_Passage to read_
Brooklyn Beta 5

I can’t believe this was the last Brooklyn Beta! I’m so grateful to Chris and Cameron for making up this thing, bringing all these wonderful people (now friends) to my doorstep, and maintaining the love and energy for five whole years. I hope we all continue to share and extend it.

BB5

For me, the main theme was balance: money/love, work/life, print/digital, small/large, control/evolution. Several speakers highlighted money: how to fund your ideas, how to see business as an art, how to support art, how to take risks. And all of them had a strong sense of self/purpose/passion/service.

I took a bunch of notes so I could re-think my thoughts later, and share with friends that missed out. (I’m a big fan of Luke Wroblewski’s conference notes that way.) I tried to OCR them, but my spy code handwriting is too awesome.

These are just my notes on the speakers; with the breaks and lovely interludes, the overall experience was more like:

puppies

DAY 1

Chris Shiflett

Brooklyn Beta, Fictive Kin

Opening remarks

John Maeda

MIT Media Lab, RISD, now Kleiner Perkins

  • Most designers are stuck in this decade, but you need to go back further. Go to the library!
  • We must lead, not just follow. It’s often hard for makers; to lead you must be a talker.
  • When things grow, the boundary/love breaks. Purity diminishes, but diversity increases.
  • Move the positive parts forward, ignore the negatives calling out. (Manage by your outbox, not your inbox.)

_Work to complete_
Please list every pair the Brooklyn Beta notes name under balance, the main theme the writer took from the event.

_Recorded information_
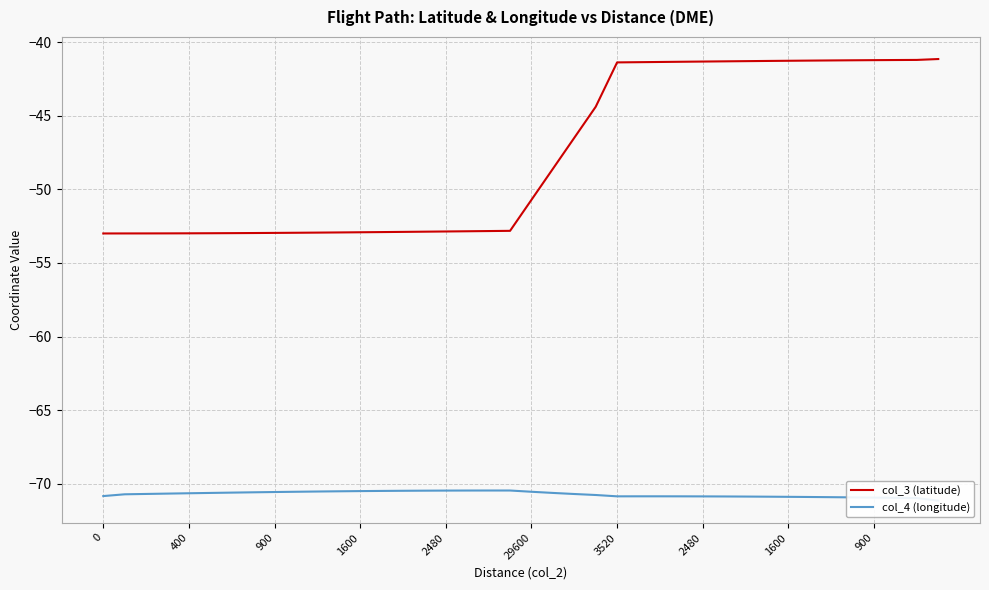

Reading left to right, list all the values displayed in this chart.

col_3 (latitude): -53.0	-53.0	-53.0	-53.0	-53.0	-53.0	-53.0	-53.0	-53.0	-53.0	-52.9	-52.9	-52.9	-52.9	-52.9	-52.9	-52.9	-52.9	-52.8	-52.8	-50.7	-48.6	-46.5	-44.4	-41.4	-41.4	-41.4	-41.3	-41.3	-41.3	-41.3	-41.3	-41.3	-41.3	-41.3	-41.2	-41.2	-41.2	-41.2	-41.2
col_4 (longitude): -70.8	-70.7	-70.7	-70.7	-70.6	-70.6	-70.6	-70.6	-70.6	-70.5	-70.5	-70.5	-70.5	-70.5	-70.5	-70.5	-70.5	-70.5	-70.5	-70.5	-70.5	-70.6	-70.7	-70.8	-70.9	-70.9	-70.9	-70.9	-70.9	-70.9	-70.9	-70.9	-70.9	-70.9	-70.9	-70.9	-70.9	-71.0	-71.0	-71.1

_Output of the exercise_
money/love, work/life, print/digital, small/large, control/evolution